* _Task objective_:
Pick out each line of the records that includes the string "optimization", and copy it.

*** Dataset content ***

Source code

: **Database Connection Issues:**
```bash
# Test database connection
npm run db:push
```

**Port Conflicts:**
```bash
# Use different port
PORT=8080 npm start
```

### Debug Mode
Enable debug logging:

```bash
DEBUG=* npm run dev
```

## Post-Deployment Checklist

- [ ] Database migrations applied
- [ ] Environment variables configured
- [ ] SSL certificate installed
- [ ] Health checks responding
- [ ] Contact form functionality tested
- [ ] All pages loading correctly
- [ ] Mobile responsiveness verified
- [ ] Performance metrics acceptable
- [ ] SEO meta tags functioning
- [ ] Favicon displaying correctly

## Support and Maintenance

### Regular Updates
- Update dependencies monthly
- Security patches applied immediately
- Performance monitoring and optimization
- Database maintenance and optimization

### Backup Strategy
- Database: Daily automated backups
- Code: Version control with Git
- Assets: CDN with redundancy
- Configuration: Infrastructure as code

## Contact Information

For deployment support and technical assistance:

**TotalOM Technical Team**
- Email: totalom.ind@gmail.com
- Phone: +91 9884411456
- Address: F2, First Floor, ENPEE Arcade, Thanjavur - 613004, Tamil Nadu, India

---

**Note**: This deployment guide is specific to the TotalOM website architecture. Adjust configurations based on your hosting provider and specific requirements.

*** End of Dataset content ***
*** Dataset content ***

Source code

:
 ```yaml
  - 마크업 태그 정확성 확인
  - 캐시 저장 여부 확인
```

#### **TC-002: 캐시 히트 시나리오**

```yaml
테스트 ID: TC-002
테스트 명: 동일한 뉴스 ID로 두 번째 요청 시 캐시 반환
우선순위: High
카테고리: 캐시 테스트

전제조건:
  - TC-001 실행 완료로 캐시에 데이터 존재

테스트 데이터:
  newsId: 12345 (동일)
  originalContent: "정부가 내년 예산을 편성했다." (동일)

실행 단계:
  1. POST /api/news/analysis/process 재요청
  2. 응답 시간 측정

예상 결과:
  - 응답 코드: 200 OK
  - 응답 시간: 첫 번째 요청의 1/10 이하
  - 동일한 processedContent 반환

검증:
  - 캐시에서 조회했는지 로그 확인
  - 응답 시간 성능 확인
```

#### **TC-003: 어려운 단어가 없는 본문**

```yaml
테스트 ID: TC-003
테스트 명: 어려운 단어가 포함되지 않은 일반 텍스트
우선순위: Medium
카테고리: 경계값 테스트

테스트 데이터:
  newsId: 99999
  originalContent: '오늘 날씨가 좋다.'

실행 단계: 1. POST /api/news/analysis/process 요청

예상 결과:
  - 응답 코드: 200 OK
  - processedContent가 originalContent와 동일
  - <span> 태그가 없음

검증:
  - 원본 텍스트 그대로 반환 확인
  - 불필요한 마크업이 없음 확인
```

*** End of Dataset content ***

* _Output of the task_:
- Performance monitoring and optimization
- Database maintenance and optimization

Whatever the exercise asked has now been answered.